Salça Sezonu Başladı: İŞTE SALÇADA Kİ GİZLİ TEHLİKE!

 


Salça sezonu yine geldi. Yaz sonuna yaklaştığımız bu günlerde, Türkiye’nin dört bir yanında tencereler kaynıyor, domatesler doğranıyor, biberler közleniyor. Balkonlar, avlular ve teraslar kırmızıya boyandı. Ev yapımı salça hazırlıkları, geleneksel mutfağımızın en renkli ve en keyifli uğraşlarından biri. Her yıl olduğu gibi bu yıl da hem sofralık lezzet hem de kışa hazırlık heyecanı yaşanıyor.

Elbette bu yıl da malzeme fiyatları bir miktar arttı. Domates ve biberin kilosu geçen seneye göre daha pahalı. Evde birkaç kavanoz salça yapmak bile artık biraz daha zahmetli ve masraflı. Ama asıl dikkat edilmesi gereken mesele, sadece cebimizi değil sağlığımızı ilgilendiriyor: kullanılan ürünlerin güvenilirliği ve pestisit kalıntıları.

Son yıllarda yapılan araştırmalar, özellikle domates ve biber gibi ürünlerde yüksek oranda kimyasal kalıntıya rastlandığını gösteriyor. Tarımda kullanılan pestisitler, yani zirai ilaçlar, zararlılara karşı koruma sağlasa da insan sağlığı üzerinde ciddi etkiler bırakabiliyor. Pestisit kalıntılarıyla temas etmek, uzun vadede bağışıklık sistemini zayıflatabiliyor, hormonal dengeyi bozabiliyor ve hatta bazı kanser türlerine zemin hazırlayabiliyor.

Greenpeace’in yayımladığı son raporlar, pazarlardan ve marketlerden alınan domates ve biber örneklerinin önemli bir kısmında birden fazla türde pestisit kalıntısına rastlandığını ortaya koyuyor. Özellikle biberde, hem yoğunluk hem de risk seviyesi daha yüksek. Bu kalıntıların birçoğu, çocuklar başta olmak üzere hassas gruplarda ciddi sağlık sorunlarına yol açabilecek türden. En büyük sorunlardan biri de şu: Bu kimyasallar gözle görülmez, kokusu yoktur, tadı yoktur. Yani tüketici onları fark edemez.

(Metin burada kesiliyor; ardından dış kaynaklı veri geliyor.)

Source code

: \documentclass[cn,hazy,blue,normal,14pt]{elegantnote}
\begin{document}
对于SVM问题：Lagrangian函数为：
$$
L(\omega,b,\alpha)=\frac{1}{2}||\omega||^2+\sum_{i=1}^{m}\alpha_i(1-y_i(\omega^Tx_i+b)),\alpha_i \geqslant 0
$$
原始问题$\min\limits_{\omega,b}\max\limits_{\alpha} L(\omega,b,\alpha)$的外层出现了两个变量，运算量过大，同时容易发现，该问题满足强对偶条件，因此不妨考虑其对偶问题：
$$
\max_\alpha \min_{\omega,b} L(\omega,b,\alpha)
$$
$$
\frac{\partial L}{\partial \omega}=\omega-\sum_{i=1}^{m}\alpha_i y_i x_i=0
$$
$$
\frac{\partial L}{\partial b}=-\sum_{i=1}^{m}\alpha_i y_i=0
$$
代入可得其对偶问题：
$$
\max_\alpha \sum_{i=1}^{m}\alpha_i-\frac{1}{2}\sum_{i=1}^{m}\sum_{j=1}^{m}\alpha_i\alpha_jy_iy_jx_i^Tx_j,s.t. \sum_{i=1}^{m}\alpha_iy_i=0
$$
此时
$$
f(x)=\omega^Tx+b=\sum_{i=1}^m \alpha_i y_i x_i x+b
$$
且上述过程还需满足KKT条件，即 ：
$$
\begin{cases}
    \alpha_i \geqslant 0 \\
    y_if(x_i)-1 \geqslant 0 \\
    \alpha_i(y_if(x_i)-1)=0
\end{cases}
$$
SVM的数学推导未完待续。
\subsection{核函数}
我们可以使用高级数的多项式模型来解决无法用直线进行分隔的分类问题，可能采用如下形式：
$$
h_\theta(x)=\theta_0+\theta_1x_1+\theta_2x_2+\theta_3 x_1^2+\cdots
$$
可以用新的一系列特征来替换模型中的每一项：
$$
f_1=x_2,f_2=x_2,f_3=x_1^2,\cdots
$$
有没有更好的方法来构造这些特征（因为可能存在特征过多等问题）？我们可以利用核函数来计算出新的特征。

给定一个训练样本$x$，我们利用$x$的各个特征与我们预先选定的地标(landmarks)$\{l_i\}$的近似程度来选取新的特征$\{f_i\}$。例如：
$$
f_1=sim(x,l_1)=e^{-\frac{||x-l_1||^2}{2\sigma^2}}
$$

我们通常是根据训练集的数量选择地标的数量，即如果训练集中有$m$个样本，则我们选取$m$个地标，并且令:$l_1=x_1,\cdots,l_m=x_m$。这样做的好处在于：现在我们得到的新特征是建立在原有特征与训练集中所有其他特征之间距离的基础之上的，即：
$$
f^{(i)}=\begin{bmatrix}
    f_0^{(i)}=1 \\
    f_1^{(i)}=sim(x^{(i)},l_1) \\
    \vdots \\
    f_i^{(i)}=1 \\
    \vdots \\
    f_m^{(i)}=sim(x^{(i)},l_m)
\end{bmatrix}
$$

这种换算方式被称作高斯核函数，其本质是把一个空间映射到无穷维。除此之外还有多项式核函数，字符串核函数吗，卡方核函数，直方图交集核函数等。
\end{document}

Evde yapılan salça, katkı maddesi içermediği için hazır ürünlere göre daha sağlıklı kabul ediliyor. Bu doğru. Ancak kullanılan sebzelerin kimyasal yükünü göz ardı ettiğimizde, tüm bu emek yine sağlıksız bir sonuca dönüşebiliyor. Çünkü pestisit kalıntıları kaynatmakla, haşlamakla ya da sadece yıkamakla tamamen ortadan kalkmıyor. Aksine bazı durumlarda, uzun süre pişirilen ürünlerde bu kalıntılar daha da yoğunlaşabiliyor.

Ev salçası sağlıklı olsun diye yapılan bir hazırlık, eğer doğru ürün tercih edilmezse farkında olmadan soframıza zararlı kimyasalları da taşıyabilir. Bu nedenle, salça yapılacak sebzelerin mümkün olduğunca güvenilir kaynaklardan, ilaçsız ya da kontrollü üretimden alınması büyük önem taşıyor. Mümkünse üreticisi bilinen yerel çiftçilerden ya da organik pazarlardan alışveriş yapmak, bu riski en aza indirmenin yollarından biri.

Salça, sadece bir mutfak geleneği değil; aynı zamanda bir kültür. Ancak bu geleneği sürdürürken, sağlığımızı korumayı da ihmal etmemeliyiz. Sofralarımıza giren her kavanozun ardında büyük bir emek var ama bu emeğin değeri, içerdiği güven kadar anlamlı. Bu yıl salça yaparken sadece lezzeti değil, sağlığı da hesaba katmakta fayda var.